- Directed by: Soman
- Written by: K. B. Saseendran & Soman Mosses (dialogues)
- Screenplay by: Mosses
- Produced by: Soman
- Starring: Urvashi Ratheesh Santhosh Mala Aravindan
- Cinematography: J. Williams
- Edited by: K. Sankunni
- Music by: S. P. Venkatesh
- Production company: Navayuga Films
- Distributed by: Navayuga Films
- Release date: 6 August 1987;
- Country: India
- Language: Malayalam

= Agni Muhurtham =

1987 film

Agni Muhurtham is a 1987 Indian Malayalam-language film, directed and produced by Soman. The film stars Urvashi, Ratheesh, Santhosh and Mala Aravindan in the lead roles. The film has musical score by S. P. Venkatesh.
◇ ◇ ◇ ◇
# [Task 1]
According to the Agni Muhurtham article, who edited the film?
# [Task 2]
Resume the Agni Muhurtham article, picking up after its final sentence.

# [Camera intrinsics and pose data]
◇ ◇ ◇ ◇
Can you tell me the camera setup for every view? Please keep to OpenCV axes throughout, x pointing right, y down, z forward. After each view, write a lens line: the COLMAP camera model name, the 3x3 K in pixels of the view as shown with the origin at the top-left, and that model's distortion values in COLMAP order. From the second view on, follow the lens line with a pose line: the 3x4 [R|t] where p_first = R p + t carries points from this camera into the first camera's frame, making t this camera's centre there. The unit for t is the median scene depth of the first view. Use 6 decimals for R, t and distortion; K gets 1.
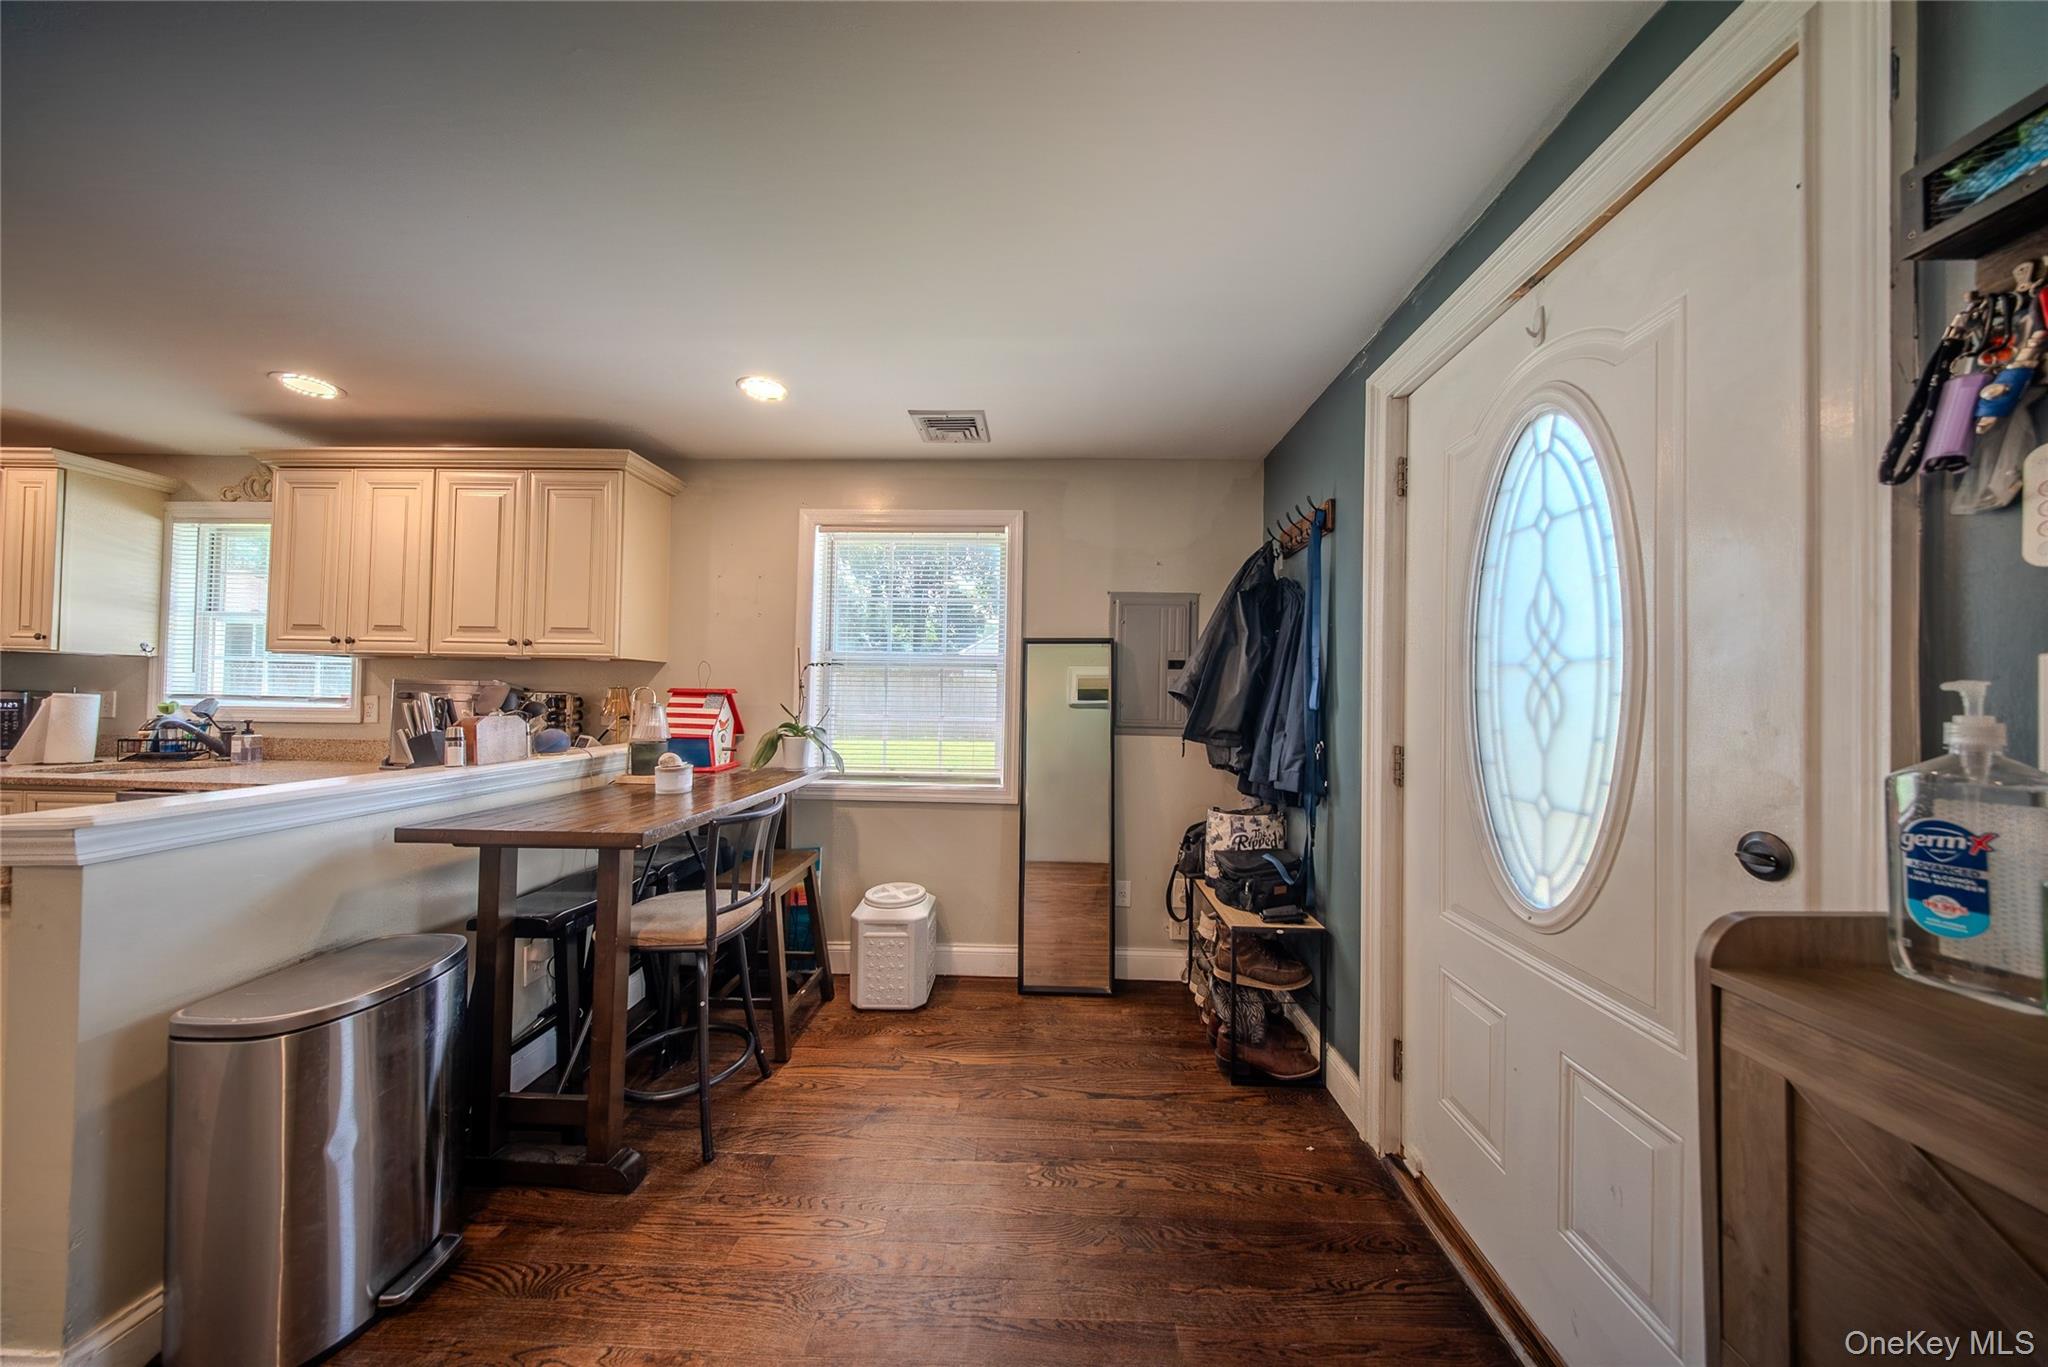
lens RADIAL K [[605.1, 0, 1036.5], [0, 605.1, 688.5], [0, 0, 1]] dist [0.005763, -0.002654]
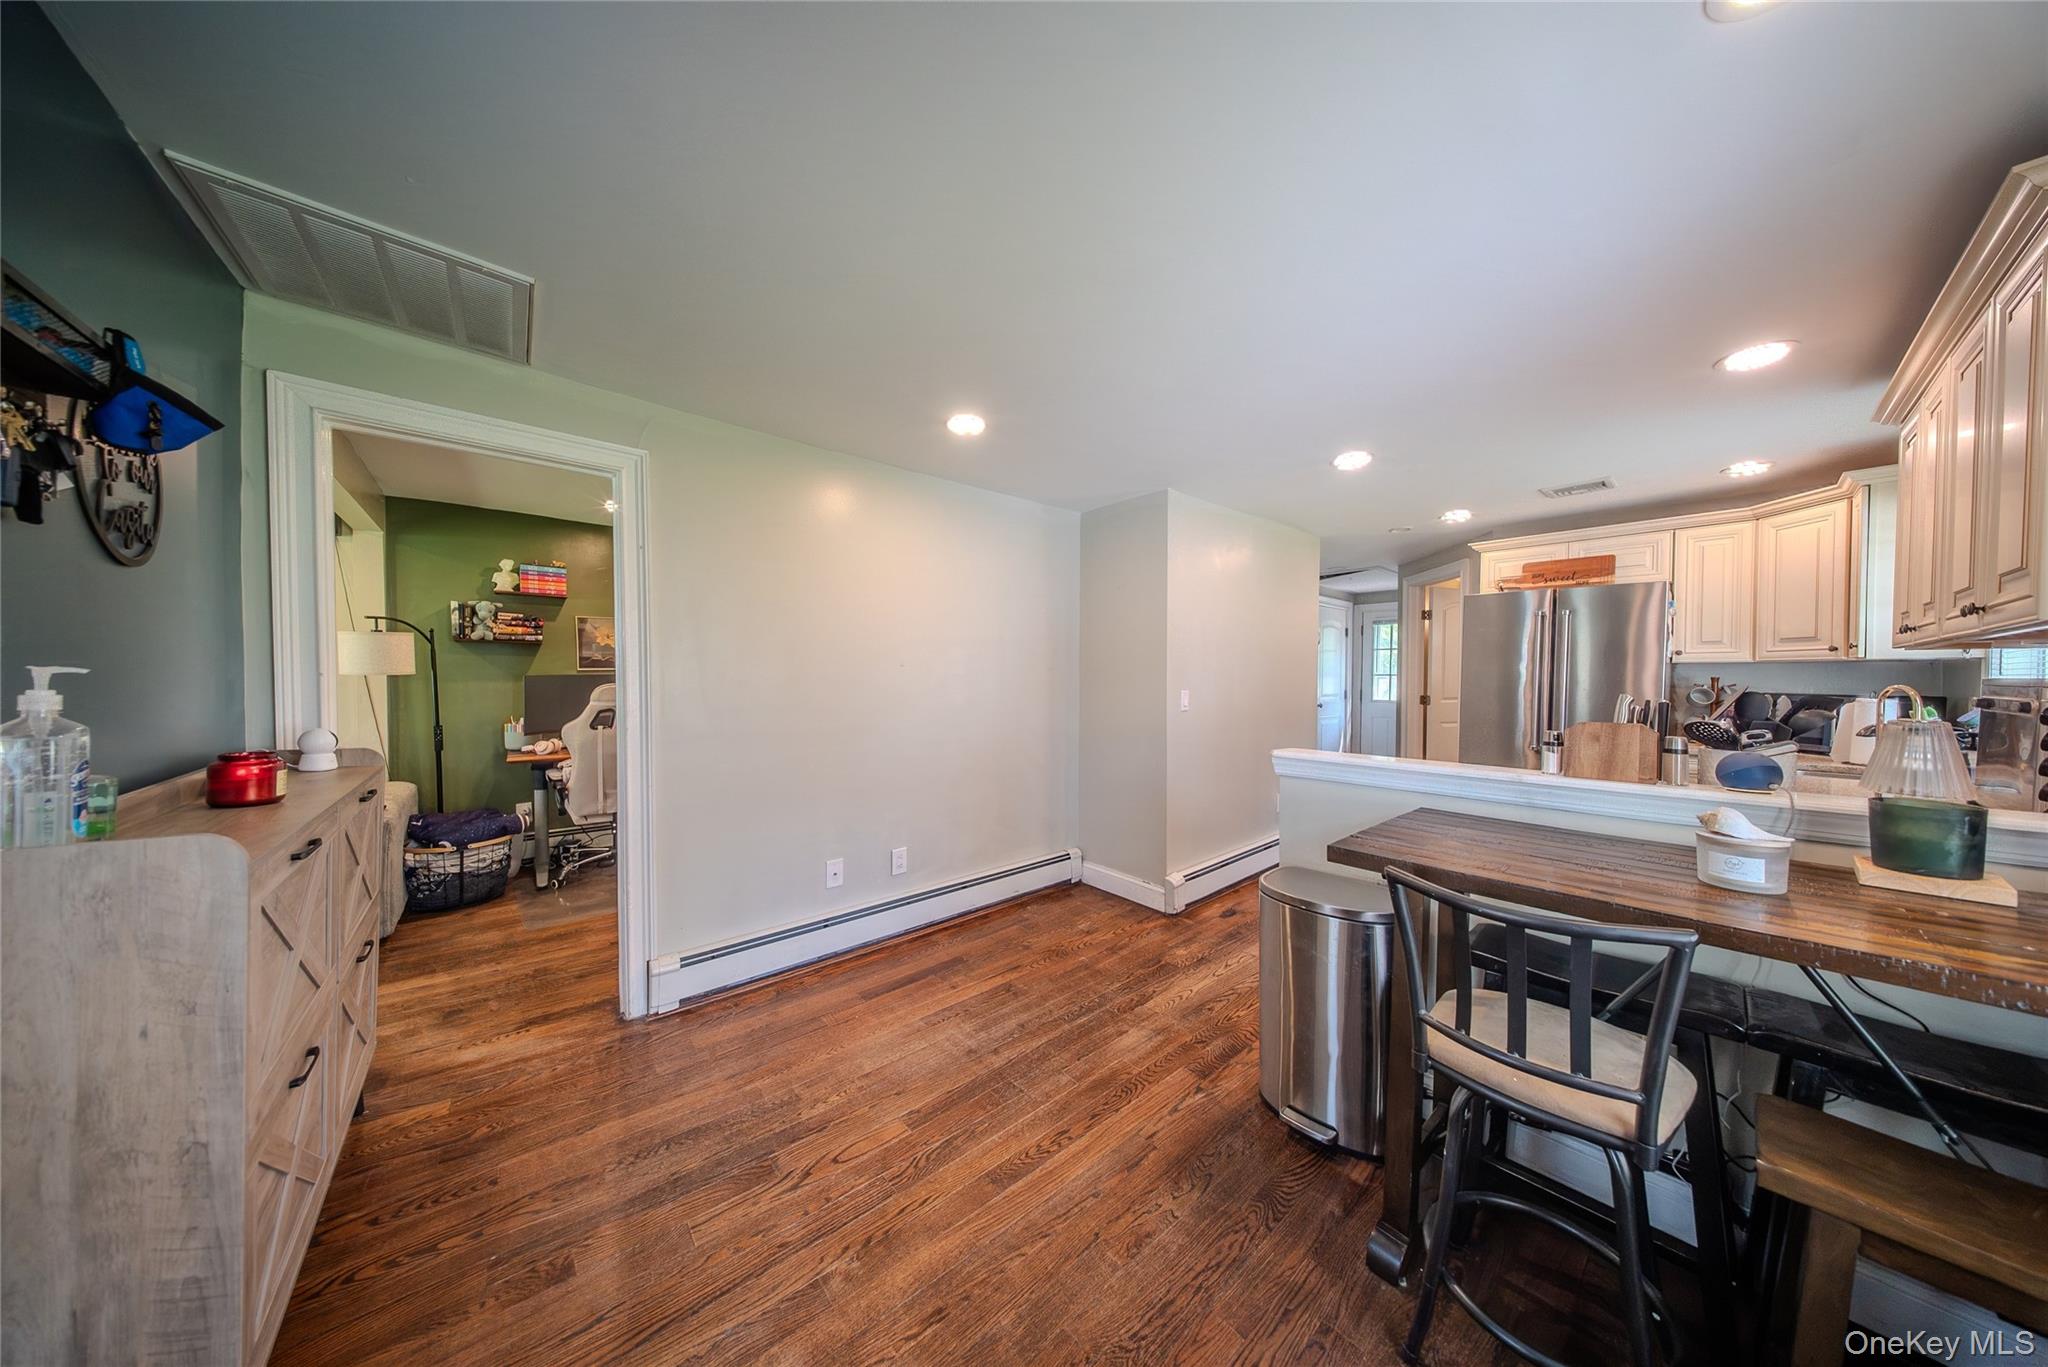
lens RADIAL K [[605.1, 0, 1036.9], [0, 605.1, 686.1], [0, 0, 1]] dist [0.005763, -0.002654]
pose [[-0.736033, -0.010369, -0.676866, 0.181279], [-0.007780, 0.999946, -0.006859, 0.006298], [0.676901, 0.000218, -0.736074, 0.866218]]
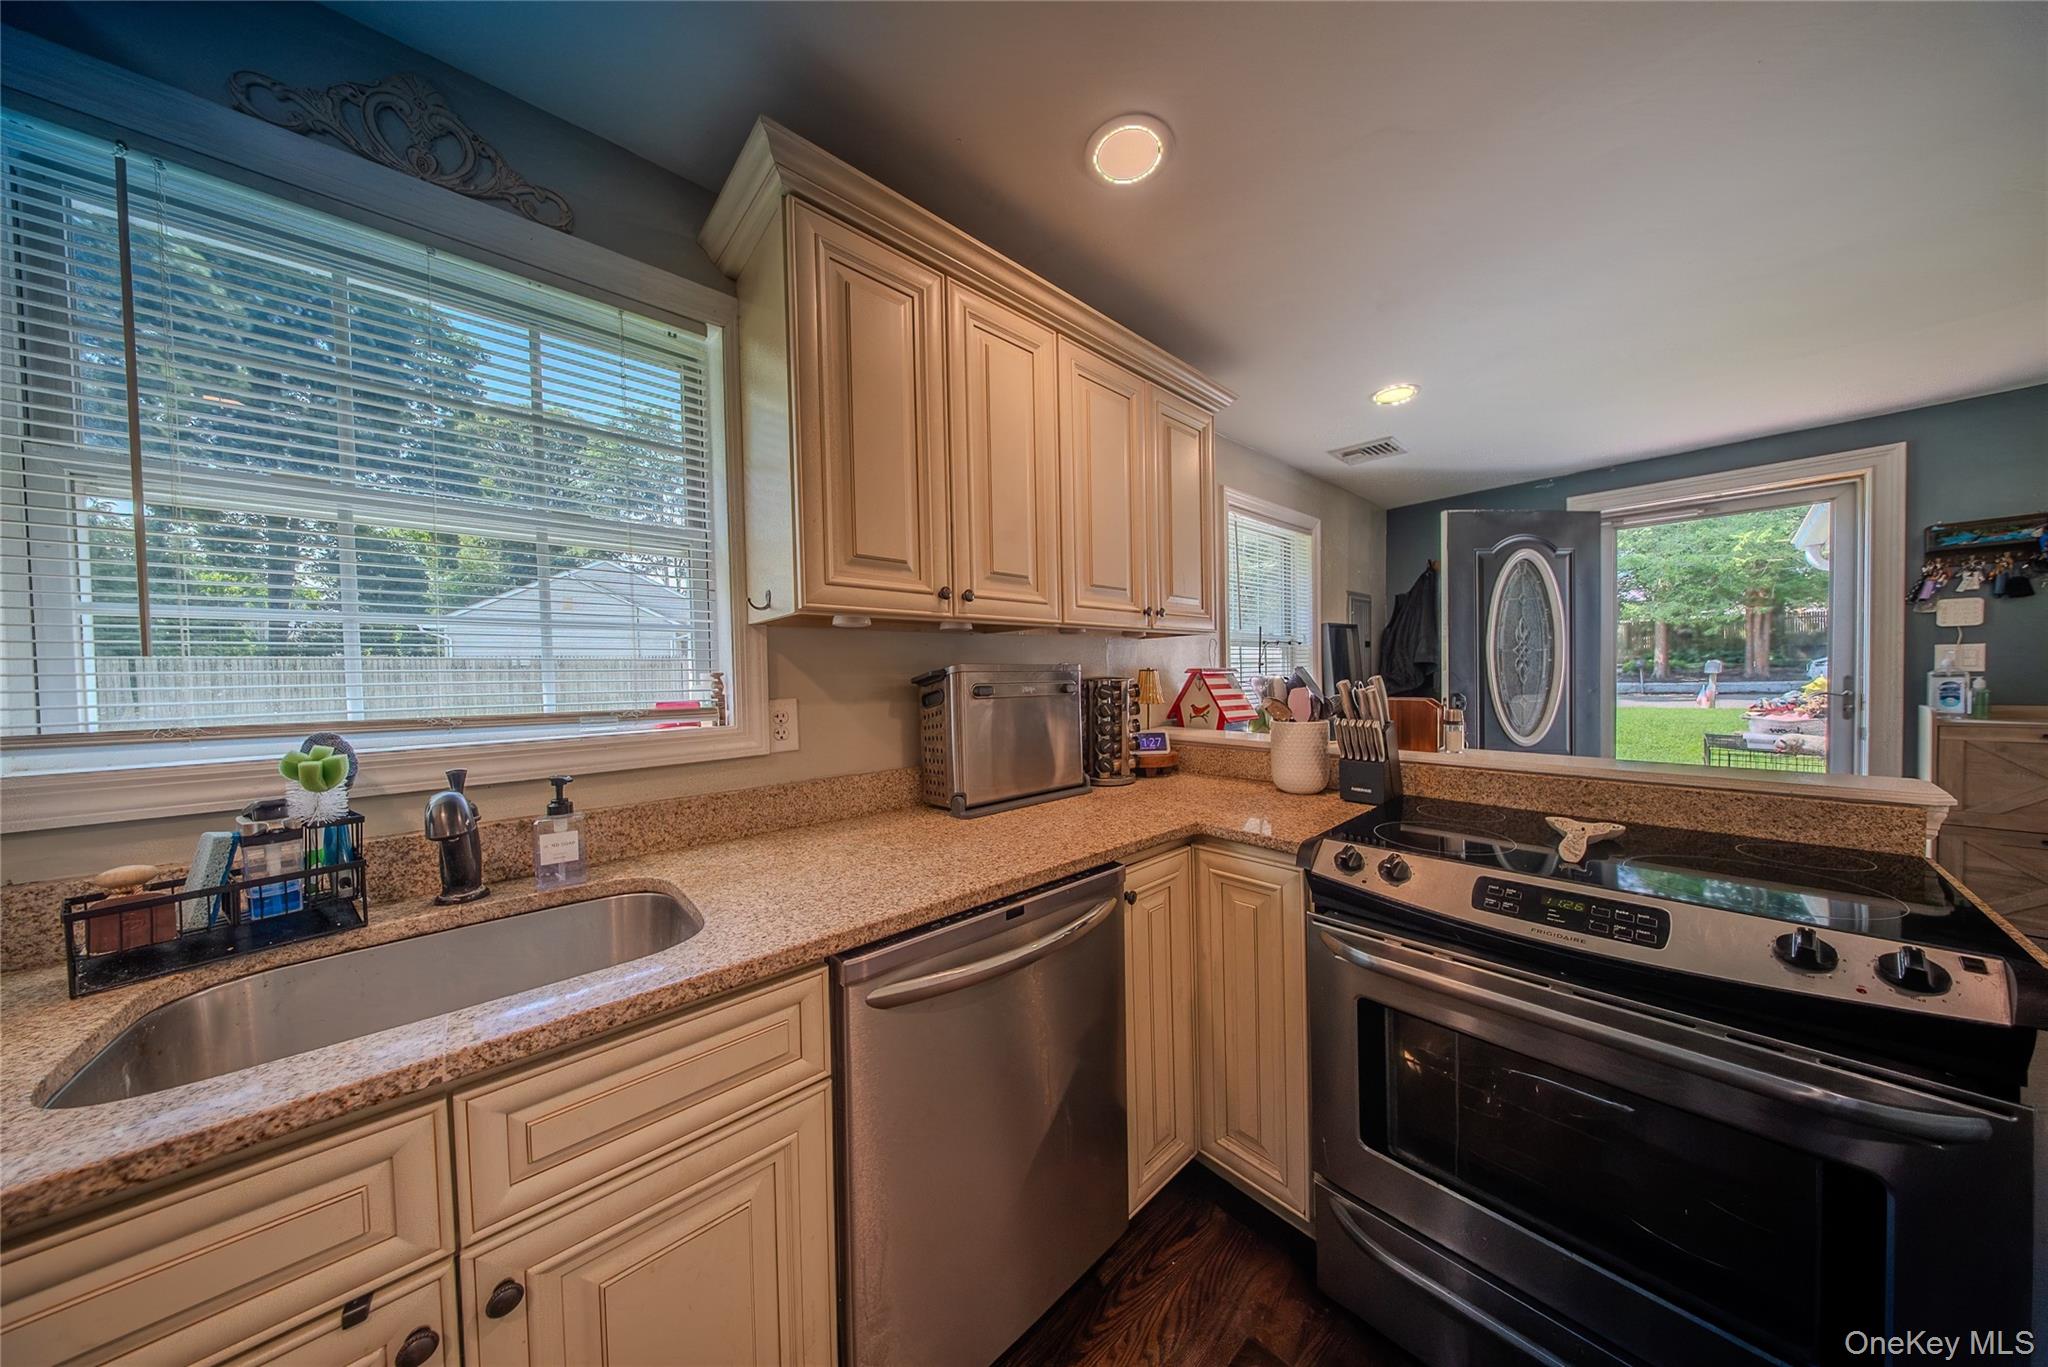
lens RADIAL K [[605.1, 0, 1037.4], [0, 605.1, 688.7], [0, 0, 1]] dist [0.005763, -0.002654]
pose [[0.718703, -0.046265, 0.693777, -1.557766], [0.020735, 0.998766, 0.045124, -0.018326], [-0.695008, -0.018045, 0.718775, 0.585189]]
◇ ◇ ◇ ◇
# [Answer section 1]
K. Sankunni

# [Answer section 2]
==Plot==
Sudha, the daughter of an esteemed businessman, marries Vinayan, a small-time worker. After Vinayan takes the reigns of the family business in his hands, his father-in-law is found dead, and he is framed for murder.

==Cast==
- Urvashi as Sudha
- Ratheesh as Vinayan, Sudha's Husband
- Ragini as Shyni, Vinayan's Sister
- Jose Prakash as Sudha's Father
- Baby Shibitha as Resmimol, Sudha's Daughter
- Santhosh as Ramu
- Mala Aravindan as Balan, Police SP
- Soorya as Devaki aka Roshni
- Jose as Shyni's Husband (Cameo)

==Soundtrack==
The music was composed by S. P. Venkatesh and the lyrics were written by Balu Kiriyath.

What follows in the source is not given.